さて、恐ろしいほどのクォリティのアレンジを生成してくるAIですが、
youtubeに上がっているものをいくつか聴いていますが、
いずれもどことなくAIっぽさを感じる気がします。
どこにAIっぽさを感じたのか、自分なりに分析してみました。
【AIっぽさを感じたところ】

①音の抑揚が薄い
多分、音楽をやっておられない方でも気づくだろうところはこれかと。
アレンジの抑揚はあるのですが、音圧が一定というか、
全体的にのっぺりしているように思います。
音圧を稼ぐために音をコンプレッションしまくった後のように、
音圧が一定すぎる感じを受けます。
アレンジの抑揚は非常に良く作られているので、
普通に聴いていると特に気にならないと思うのですが、
どことなく感じるAI臭さの原因はこれかと思います。
②曲のアレンジは超多彩だが、節回しは意外と単調(特にボーカル)
幾つか聞いてみるとわかるのですが、ボーカルの節回しが似ています。
「ため」だったり、崩し方だったりが。がなったりもするし、
音程は安定しているし、倍音豊かだし、人間とは思えないくらいの音圧で
歌ってくれるので、本物のボーカルを凌駕しにきている気がしていますが、
本物のボーカリストと違って個性が薄いのと、
節回しが単調なところが現状の弱点かと思います。
しかし、人間が勝てなくなる日も近い気がします…。
③人間ではやらないような編成をガン無視したアレンジをする
ジャズ系のアレンジのバースで、いきなりディストーションギターの白玉コードが出てきたアレンジがありました。
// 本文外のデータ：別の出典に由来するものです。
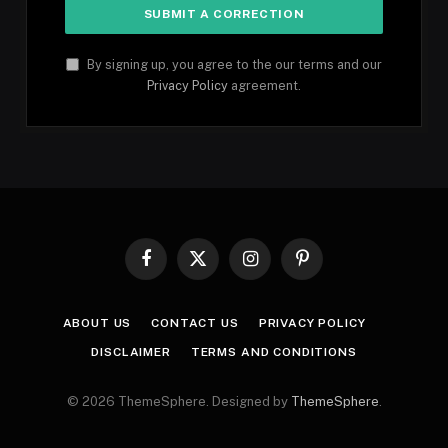
By signing up, you agree to the our terms and our
Privacy Policy
agreement.
Facebook
X
Instagram
Pinterest
(Twitter)
ABOUT US
CONTACT US
PRIVACY POLICY
DISCLAIMER
TERMS AND CONDITIONS
© 2026 ThemeSphere. Designed by
ThemeSphere
.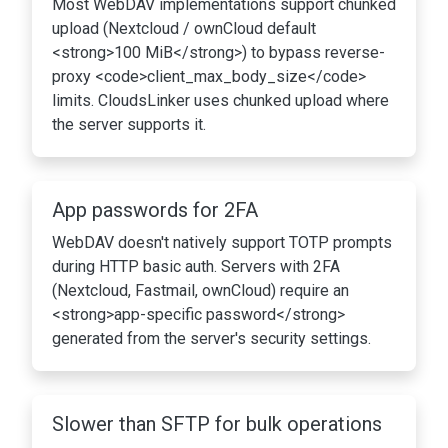
Most WebDAV implementations support chunked
upload (Nextcloud / ownCloud default
<strong>100 MiB</strong>) to bypass reverse-
proxy <code>client_max_body_size</code>
limits. CloudsLinker uses chunked upload where
the server supports it.
App passwords for 2FA
WebDAV doesn't natively support TOTP prompts
during HTTP basic auth. Servers with 2FA
(Nextcloud, Fastmail, ownCloud) require an
<strong>app-specific password</strong>
generated from the server's security settings.
Slower than SFTP for bulk operations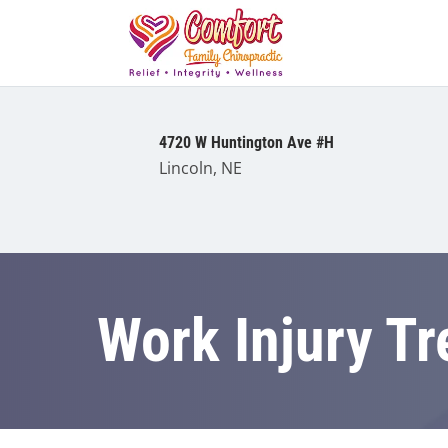
4720 W Huntington Ave #H
Lincoln, NE
Work Injury T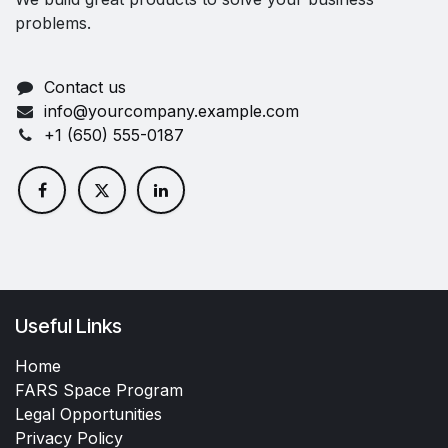
problems.
Contact us
info@yourcompany.example.com
+1 (650) 555-0187
Useful Links
Home
FARS Space Program
Legal Opportunities
Privacy Policy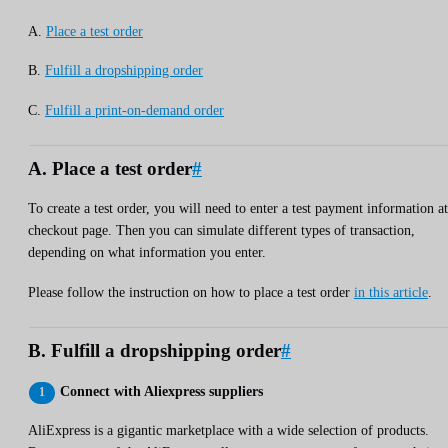
A.
Place a test order
B.
Fulfill a dropshipping order
C.
Fulfill a print-on-demand order
A. Place a test order
#
To create a test order, you will need to enter a test payment information at
checkout page. Then you can simulate different types of transaction,
depending on what information you enter.
Please follow the instruction on how to place a test order
in this article
.
B. Fulfill a dropshipping order
#
Connect with Aliexpress suppliers
AliExpress is a gigantic marketplace with a wide selection of products.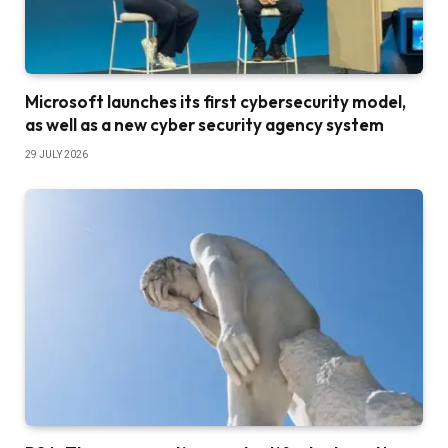
Microsoft launches its first cybersecurity model,
as well as a new cyber security agency system
29 JULY 2026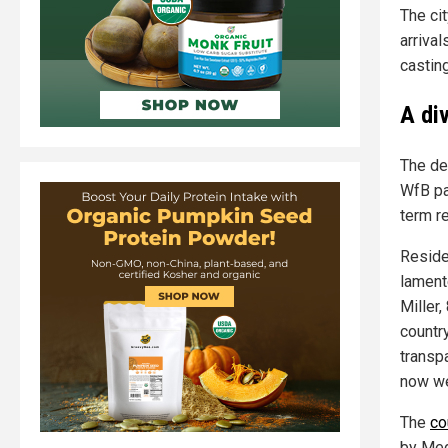
The cit
arrival
casting
A di
The de
WfB pa
term re
Reside
lament
Miller,
countr
transp
now we
The
co
by Med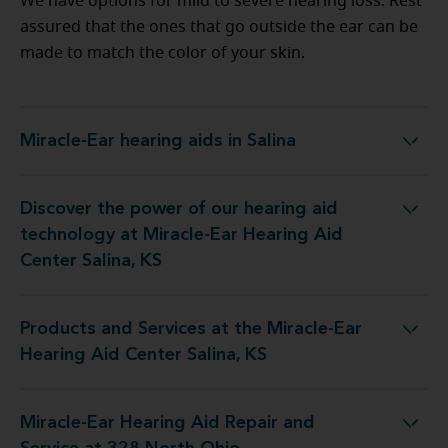
We have options for mild to severe hearing loss. Rest
assured that the ones that go outside the ear can be
made to match the color of your skin.
Miracle-Ear hearing aids in Salina
Miracle-Ear hearing aids in Salina
Discover the power of our hearing aid
logy at Miracle-Ear Hearing Aid Center Salina, KS
technology at Miracle-Ear Hearing Aid
Center Salina, KS
Products and Services at the Miracle-Ear
s at the Miracle-Ear Hearing Aid Center Salina, KS
Hearing Aid Center Salina, KS
Miracle-Ear Hearing Aid Repair and
 Hearing Aid Repair and Service at 328 North Ohio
まぁ、人間だったらこういうアレンジはなかなかしないでしょうね。
音源としては新鮮でヨイと思ってますが、AIっぽいところ、ということで
挙げました。こういうところは人間に無いアジなのかな、と。
④前の小節の音が残るなど、小節の概念がぶっとんでいる箇所がある
前の小節のトップノートを残すとかじゃなくて、前の小節の音が意味不明に伸びて
次の小節まで残っているところがあるアレンジが多かった気がします。
その部分はちょっとカオスになってましたね。特殊効果を狙っての
アレンジというわけでは無いと思います。
⑤コードのメジャーとマイナーを間違える等、人間ではやらないようなミスをする
これはアレンジと言われれば「うん、まぁ…。」という感じも
しなくはないのですが、1回目のコーラスがメジャー(マイナーが正解)で、
2回目のコーラスがマイナーって、さすがにこれはミスかな~と思います。
マイナーコードがメジャーになっているので、その部分だけは結構ドギツイです。
ただ、誤魔化し方が上手いというか、
おかしさを感じにくいようになっているようには思いました。
⑥楽器の特徴を間違えているところがある

私はEg弾きなので、リードギターがおかしいところはちょっと気になります。
具体的にはサステインがおかしかったり、
のっぺりとした音になっているところがあると、気になりますね。
エレキギターって強弱がそれほど出る楽器ではないですが、
達者な方が弾いたフレーズは生き生きしています。
楽器の特徴を捉えきれていないのだと思います。
フレージング、音程、音圧、正確さ、すべてヨイのですが、
人間(の上澄みの方々)に勝てているとは思いません。
色々と分析してみましたが、いかがだったでしょうか?
ただ、いずれも、そう言われればそうだ…くらいのレベルの問題であって、
アレンジの多彩さや、完成度に関しては、もはや言うことが何もないレベルです。
私が仕事をやめて人生を全てDTMに捧げたとて、
あの完成度の1/10にも到達しないでしょう。
まぁ、創作というのは自己満足ですからね。作ることに
楽しみがあるわけので、DTMは続けていきますよ~。